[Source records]
________
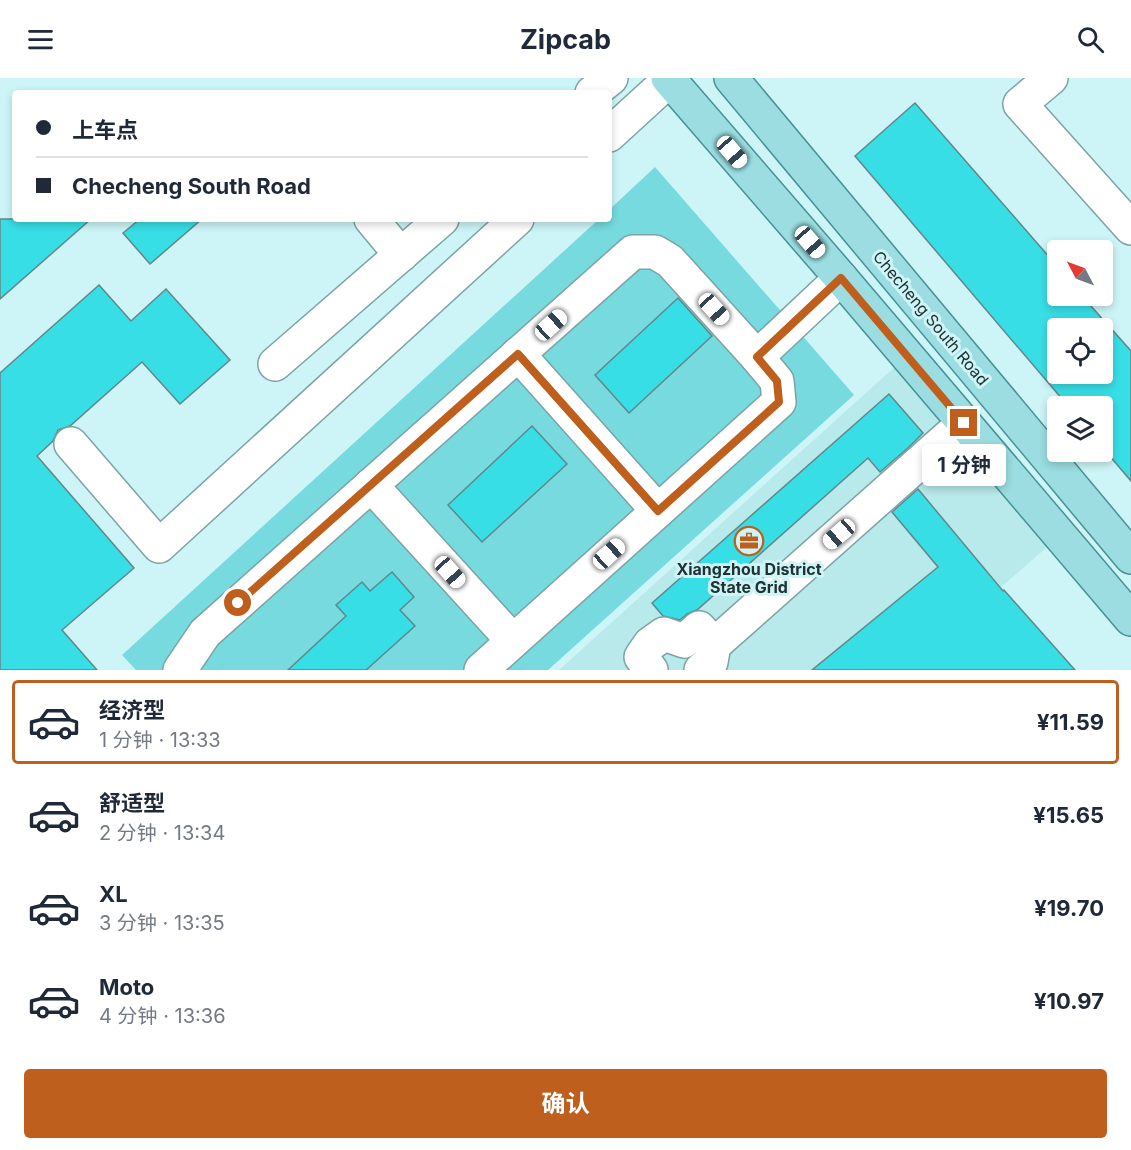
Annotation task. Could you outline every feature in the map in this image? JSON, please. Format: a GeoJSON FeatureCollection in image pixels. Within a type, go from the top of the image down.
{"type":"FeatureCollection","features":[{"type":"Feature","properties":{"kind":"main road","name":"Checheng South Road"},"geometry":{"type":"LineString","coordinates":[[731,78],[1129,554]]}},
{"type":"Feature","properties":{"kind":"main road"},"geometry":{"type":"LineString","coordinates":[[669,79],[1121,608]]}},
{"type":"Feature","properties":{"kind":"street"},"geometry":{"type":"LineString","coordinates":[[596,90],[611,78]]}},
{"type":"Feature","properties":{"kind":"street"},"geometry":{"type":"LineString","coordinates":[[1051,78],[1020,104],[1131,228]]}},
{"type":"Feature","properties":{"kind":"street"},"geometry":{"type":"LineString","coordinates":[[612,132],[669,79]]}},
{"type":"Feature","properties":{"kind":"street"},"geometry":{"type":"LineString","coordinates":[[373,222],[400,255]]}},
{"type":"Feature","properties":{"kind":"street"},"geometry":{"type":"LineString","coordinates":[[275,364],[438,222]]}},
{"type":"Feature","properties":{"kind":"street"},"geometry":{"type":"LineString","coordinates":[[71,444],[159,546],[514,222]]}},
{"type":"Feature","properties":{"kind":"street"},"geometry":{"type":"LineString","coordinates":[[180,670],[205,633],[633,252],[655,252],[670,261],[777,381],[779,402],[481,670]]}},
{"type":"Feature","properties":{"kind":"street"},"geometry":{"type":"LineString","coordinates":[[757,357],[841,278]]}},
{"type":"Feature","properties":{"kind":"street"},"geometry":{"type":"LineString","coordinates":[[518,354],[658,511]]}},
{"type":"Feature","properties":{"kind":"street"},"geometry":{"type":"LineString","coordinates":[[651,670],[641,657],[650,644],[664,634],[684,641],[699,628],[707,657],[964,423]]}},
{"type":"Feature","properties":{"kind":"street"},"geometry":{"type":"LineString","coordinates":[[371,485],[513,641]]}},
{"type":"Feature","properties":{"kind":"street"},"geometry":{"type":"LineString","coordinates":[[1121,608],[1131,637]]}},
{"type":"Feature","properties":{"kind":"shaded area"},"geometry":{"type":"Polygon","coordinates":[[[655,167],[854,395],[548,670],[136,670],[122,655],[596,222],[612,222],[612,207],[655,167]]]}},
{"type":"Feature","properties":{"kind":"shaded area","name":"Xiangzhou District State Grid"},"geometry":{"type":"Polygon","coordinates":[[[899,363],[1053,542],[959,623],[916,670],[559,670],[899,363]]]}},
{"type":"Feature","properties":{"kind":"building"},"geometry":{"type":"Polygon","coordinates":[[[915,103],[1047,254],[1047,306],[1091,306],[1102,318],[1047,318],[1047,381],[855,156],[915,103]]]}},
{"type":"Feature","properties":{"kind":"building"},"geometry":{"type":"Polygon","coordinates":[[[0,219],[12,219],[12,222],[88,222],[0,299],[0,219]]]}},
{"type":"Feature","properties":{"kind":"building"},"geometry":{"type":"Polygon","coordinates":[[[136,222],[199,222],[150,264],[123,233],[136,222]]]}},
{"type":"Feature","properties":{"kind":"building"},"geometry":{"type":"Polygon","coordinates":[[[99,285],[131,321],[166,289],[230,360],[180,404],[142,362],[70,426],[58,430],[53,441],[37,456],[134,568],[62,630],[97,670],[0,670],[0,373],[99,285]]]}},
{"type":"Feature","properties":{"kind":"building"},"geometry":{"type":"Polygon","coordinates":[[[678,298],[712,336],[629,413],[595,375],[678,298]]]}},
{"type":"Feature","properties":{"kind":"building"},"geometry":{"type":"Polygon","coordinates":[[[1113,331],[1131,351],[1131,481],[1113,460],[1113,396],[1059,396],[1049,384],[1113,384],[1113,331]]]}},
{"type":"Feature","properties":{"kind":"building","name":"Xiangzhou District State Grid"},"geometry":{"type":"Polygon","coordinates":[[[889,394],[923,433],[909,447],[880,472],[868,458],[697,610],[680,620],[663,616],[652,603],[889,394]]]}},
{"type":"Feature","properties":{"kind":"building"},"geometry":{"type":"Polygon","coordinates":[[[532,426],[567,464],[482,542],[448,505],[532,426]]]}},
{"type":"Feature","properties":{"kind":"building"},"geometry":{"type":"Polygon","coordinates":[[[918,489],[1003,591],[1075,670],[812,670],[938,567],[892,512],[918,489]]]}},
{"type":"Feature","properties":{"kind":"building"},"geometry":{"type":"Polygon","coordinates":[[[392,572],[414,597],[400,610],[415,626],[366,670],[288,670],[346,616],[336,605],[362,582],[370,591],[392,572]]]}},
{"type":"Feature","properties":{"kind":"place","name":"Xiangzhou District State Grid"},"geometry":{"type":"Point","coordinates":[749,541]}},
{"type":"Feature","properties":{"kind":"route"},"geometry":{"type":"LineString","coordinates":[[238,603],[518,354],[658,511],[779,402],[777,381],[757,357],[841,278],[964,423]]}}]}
________
### WORK REQUEST
Return each line from the entries above that includes "road".

### OUTPUT FOR THIS EXERCISE
{"type":"FeatureCollection","features":[{"type":"Feature","properties":{"kind":"main road","name":"Checheng South Road"},"geometry":{"type":"LineString","coordinates":[[731,78],[1129,554]]}},
{"type":"Feature","properties":{"kind":"main road"},"geometry":{"type":"LineString","coordinates":[[669,79],[1121,608]]}},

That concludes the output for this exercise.